- SHORT TASK 1 -
Reproduce the part of the forum thread about the Schwinn bike that begins at the words "we are still" and stops after "is not correct.".

#### TEXT PASSAGE ####

# 1950’s Schwinn Bike - Untouched Original



## Majdotkool (Nov 12, 2021)

Log into Facebook
					

Log into Facebook to start sharing and connecting with your friends, family, and people you know.




					www.facebook.com
				




we are still pretty new at bike collecting, need some input on what is right and what is wrong with this Schwinn. Hornet? I know the saddle is not correct.


----------



## Freqman1 (Nov 12, 2021)

Not so much as what’s wrong with it but all the missing stuff. I don’t have FB so I can’t see the description or price. I’d pass V/r Shawn


----------



## Fonseca927 (Nov 12, 2021)

Nice locking fork with key! That’s a plus.🤙🏻


----------



## Majdotkool (Nov 12, 2021)

Freqman1 said:


> Not so much as what’s wrong with it but all the missing stuff. I don’t have FB so I can’t see the description or price. I’d pass V/r Shawn



Thanks Shawn, It’s $225. Can you tell what model?


----------



## Majdotkool (Nov 12, 2021)

Fonseca927 said:


> Nice locking fork with key! That’s a plus.🤙🏻



That’s one of the things I wasn’t sure was correct on the bike.


----------



## phantom (Nov 12, 2021)

Freqman1 said:


> Not so much as what’s wrong with it but all the missing stuff. I don’t have FB so I can’t see the description or price. I’d pass V/r Shawn



I don't do FB either, however, if you just click on the FB ad in posters thread it will bring up the ad and pics with all the particulars and allow viewing.


----------



## ADReese (Nov 12, 2021)

I have a really nice black front fender available if you purchase the bike. It is for a non-truss rod model.


----------



## vincev (Nov 12, 2021)

In my opinion the condition and parts missing would make me pass.

#### DATA EXTRACT ####

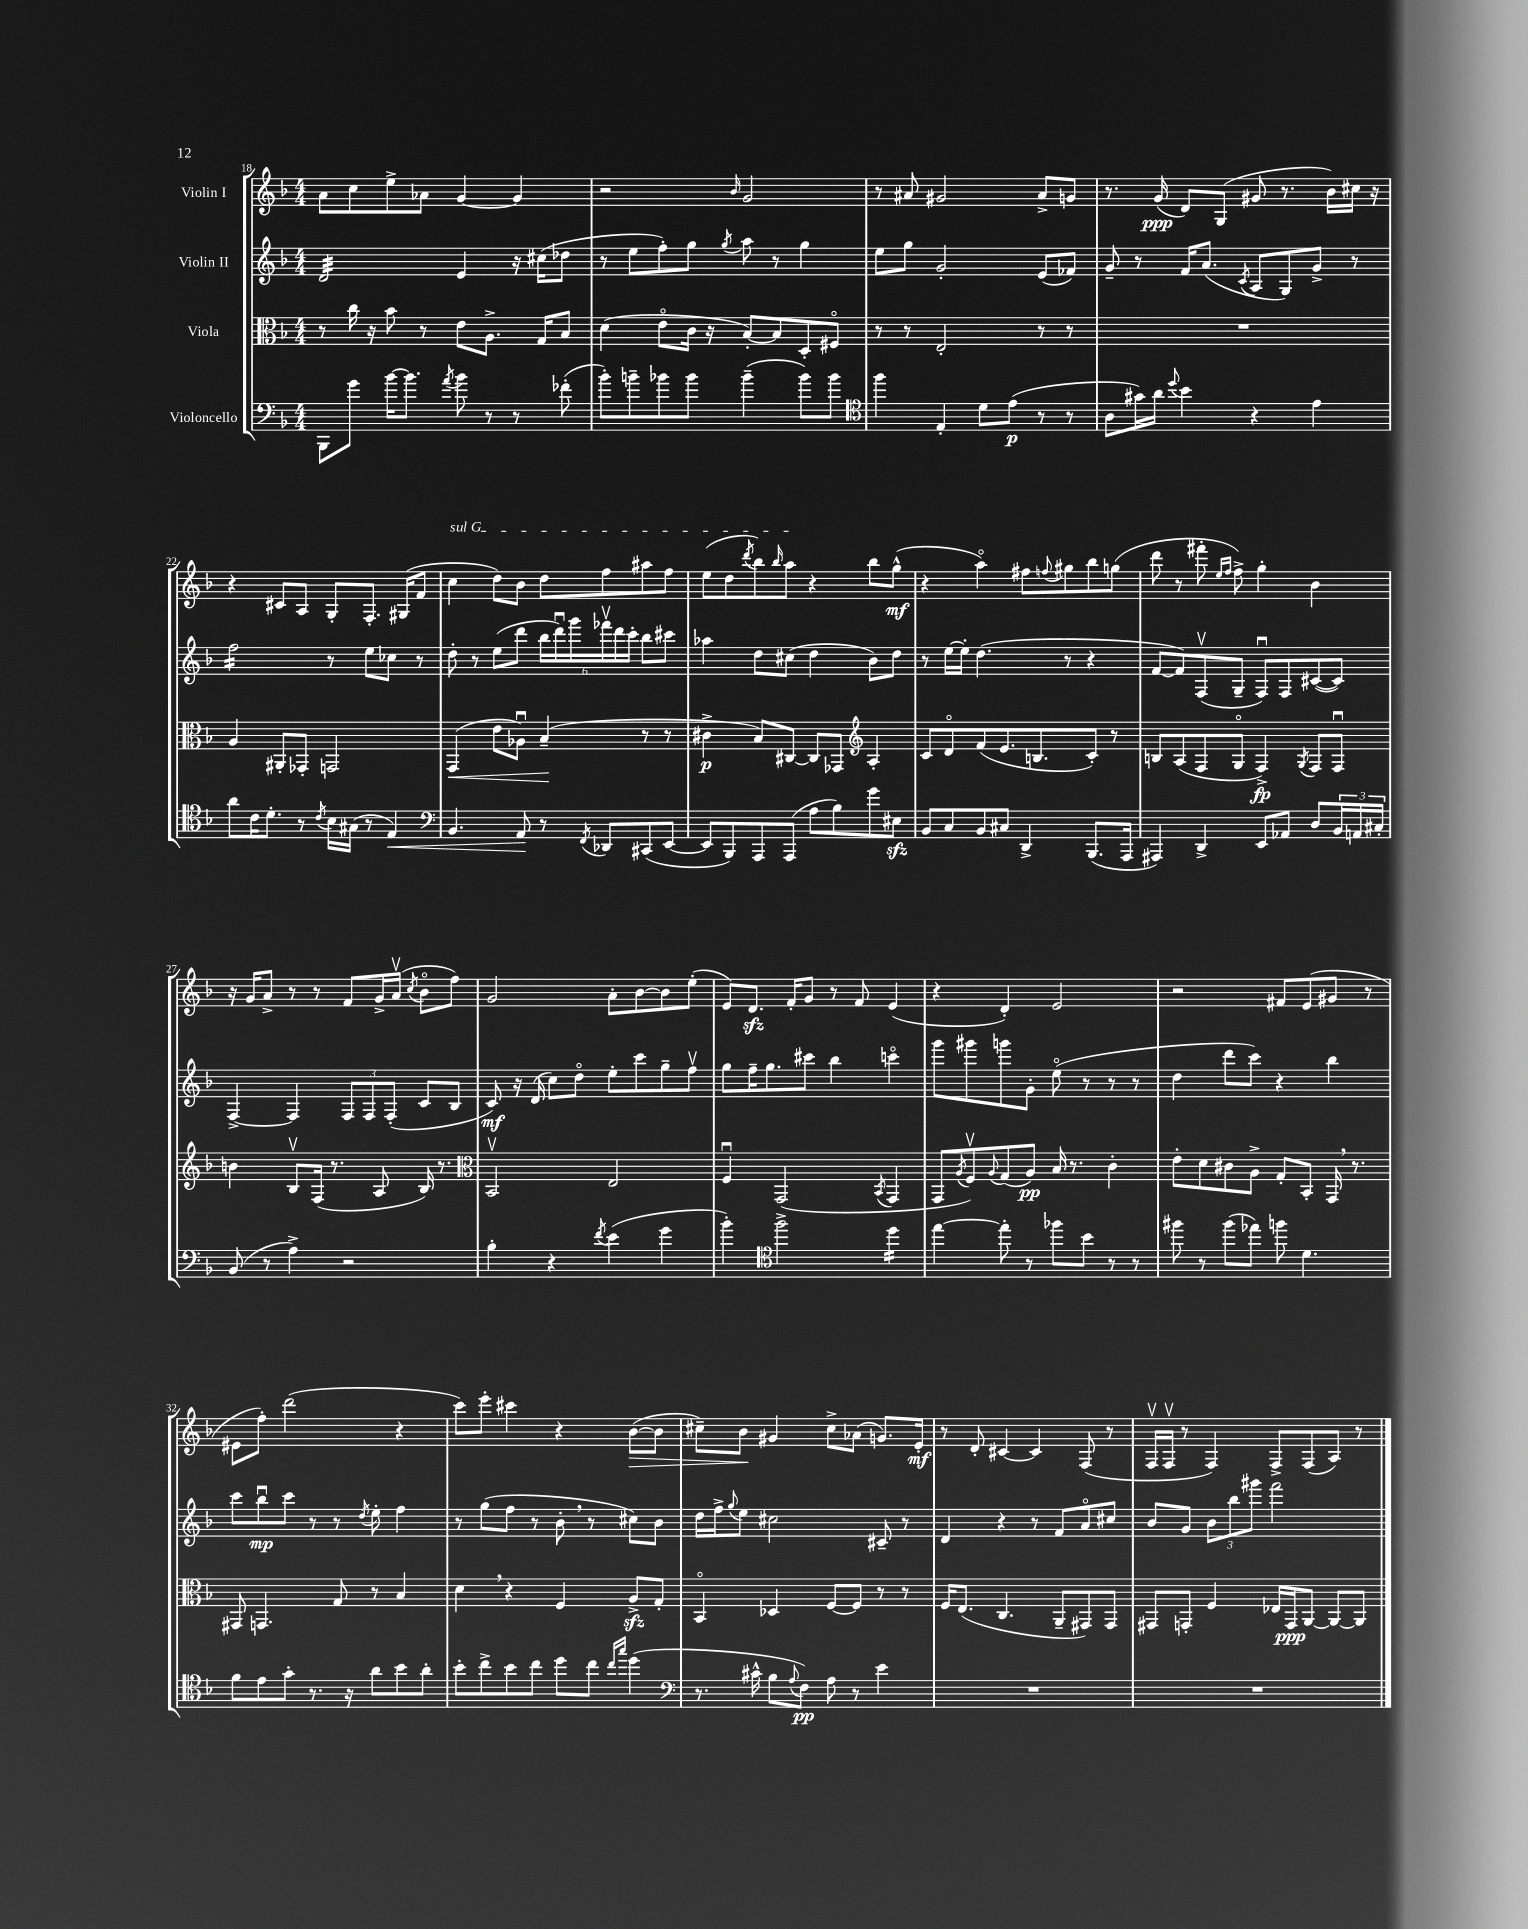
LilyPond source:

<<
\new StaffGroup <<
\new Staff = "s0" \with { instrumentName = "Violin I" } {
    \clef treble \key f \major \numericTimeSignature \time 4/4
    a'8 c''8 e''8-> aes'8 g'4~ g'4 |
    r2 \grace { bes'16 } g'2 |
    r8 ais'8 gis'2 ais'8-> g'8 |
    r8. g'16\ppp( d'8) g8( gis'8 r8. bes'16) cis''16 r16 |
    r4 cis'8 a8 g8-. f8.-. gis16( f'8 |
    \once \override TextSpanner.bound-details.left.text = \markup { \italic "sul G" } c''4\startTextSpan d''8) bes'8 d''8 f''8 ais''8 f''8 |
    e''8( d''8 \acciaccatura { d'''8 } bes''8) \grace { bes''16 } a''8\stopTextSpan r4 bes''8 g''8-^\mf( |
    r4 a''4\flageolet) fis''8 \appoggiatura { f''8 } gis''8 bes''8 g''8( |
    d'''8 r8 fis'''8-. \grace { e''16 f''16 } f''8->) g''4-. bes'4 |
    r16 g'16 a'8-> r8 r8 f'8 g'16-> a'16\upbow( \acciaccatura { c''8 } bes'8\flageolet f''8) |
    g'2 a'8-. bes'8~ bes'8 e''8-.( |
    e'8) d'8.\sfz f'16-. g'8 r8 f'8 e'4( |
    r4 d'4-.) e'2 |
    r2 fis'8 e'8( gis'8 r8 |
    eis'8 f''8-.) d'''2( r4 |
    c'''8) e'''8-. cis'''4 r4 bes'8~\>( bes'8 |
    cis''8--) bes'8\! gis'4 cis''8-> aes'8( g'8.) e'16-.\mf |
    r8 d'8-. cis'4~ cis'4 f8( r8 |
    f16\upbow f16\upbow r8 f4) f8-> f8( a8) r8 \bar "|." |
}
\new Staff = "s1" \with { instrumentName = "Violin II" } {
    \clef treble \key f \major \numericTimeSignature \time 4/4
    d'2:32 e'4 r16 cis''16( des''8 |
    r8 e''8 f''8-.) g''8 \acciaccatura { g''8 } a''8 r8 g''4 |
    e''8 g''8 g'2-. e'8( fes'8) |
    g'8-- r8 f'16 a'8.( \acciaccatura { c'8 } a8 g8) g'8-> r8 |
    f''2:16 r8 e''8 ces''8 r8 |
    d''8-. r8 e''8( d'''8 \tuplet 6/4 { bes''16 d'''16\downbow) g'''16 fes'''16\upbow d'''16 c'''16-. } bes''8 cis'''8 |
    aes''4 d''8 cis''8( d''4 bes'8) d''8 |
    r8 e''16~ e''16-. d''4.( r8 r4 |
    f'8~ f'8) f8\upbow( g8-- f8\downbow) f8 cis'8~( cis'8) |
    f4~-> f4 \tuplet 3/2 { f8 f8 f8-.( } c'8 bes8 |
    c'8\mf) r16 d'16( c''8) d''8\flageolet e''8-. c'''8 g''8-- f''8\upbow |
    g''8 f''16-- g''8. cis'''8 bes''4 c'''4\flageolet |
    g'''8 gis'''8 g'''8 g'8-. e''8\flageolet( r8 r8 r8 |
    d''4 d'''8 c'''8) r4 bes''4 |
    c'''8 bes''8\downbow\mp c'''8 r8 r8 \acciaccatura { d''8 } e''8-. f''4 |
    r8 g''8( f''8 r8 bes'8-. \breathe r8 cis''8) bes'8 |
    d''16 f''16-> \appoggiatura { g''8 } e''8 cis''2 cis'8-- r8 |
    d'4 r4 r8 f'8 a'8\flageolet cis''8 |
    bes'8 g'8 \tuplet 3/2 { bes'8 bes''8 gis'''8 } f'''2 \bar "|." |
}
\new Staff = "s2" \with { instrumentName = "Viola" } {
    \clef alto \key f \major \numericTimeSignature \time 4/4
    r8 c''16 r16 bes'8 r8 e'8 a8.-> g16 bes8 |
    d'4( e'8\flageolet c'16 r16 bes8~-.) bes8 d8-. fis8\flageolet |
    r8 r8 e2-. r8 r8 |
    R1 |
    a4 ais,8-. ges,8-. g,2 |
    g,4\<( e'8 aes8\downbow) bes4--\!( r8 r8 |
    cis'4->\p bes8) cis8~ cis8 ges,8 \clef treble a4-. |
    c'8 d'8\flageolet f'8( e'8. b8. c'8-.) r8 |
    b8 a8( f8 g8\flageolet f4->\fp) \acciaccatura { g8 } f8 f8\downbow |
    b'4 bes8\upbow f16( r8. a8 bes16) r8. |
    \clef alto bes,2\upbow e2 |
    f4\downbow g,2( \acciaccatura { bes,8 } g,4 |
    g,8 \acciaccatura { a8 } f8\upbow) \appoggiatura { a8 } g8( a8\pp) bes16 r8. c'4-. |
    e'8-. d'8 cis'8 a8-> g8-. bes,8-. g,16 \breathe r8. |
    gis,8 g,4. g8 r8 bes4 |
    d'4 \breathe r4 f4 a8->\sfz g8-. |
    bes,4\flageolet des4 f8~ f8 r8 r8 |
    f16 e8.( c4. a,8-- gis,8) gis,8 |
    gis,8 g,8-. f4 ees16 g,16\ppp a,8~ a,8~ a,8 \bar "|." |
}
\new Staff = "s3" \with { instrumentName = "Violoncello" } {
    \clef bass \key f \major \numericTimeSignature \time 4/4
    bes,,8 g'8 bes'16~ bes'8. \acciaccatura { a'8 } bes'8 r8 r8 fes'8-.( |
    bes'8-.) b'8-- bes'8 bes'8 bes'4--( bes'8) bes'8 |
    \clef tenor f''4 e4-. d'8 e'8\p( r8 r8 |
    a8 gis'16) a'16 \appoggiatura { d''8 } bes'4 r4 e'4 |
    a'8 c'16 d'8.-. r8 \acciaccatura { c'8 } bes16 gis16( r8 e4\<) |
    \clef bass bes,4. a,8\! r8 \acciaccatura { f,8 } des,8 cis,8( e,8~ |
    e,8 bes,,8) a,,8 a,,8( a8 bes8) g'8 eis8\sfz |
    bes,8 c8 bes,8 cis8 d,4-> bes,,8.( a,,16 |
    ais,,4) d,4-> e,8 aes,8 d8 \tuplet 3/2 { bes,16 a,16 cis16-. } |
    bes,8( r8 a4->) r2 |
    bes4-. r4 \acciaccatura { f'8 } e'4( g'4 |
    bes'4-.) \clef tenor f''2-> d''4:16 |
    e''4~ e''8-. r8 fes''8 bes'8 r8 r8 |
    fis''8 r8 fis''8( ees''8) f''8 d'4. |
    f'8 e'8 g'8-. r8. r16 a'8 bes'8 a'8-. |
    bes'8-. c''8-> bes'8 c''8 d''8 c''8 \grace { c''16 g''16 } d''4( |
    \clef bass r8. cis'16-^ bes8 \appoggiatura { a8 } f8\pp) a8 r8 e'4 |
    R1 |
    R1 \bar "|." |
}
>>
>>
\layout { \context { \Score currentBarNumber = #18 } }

####

- SHORT TASK 2 -
Find each line of the listing that contains the string "numericTimeSignature", treating uppercase and lowercase as different, and copy those lines out.

- TASK RESPONSE 1 -
we are still pretty new at bike collecting, need some input on what is right and what is wrong with this Schwinn. Hornet? I know the saddle is not correct.

- TASK RESPONSE 2 -
    \clef treble \key f \major \numericTimeSignature \time 4/4
    \clef treble \key f \major \numericTimeSignature \time 4/4
    \clef alto \key f \major \numericTimeSignature \time 4/4
    \clef bass \key f \major \numericTimeSignature \time 4/4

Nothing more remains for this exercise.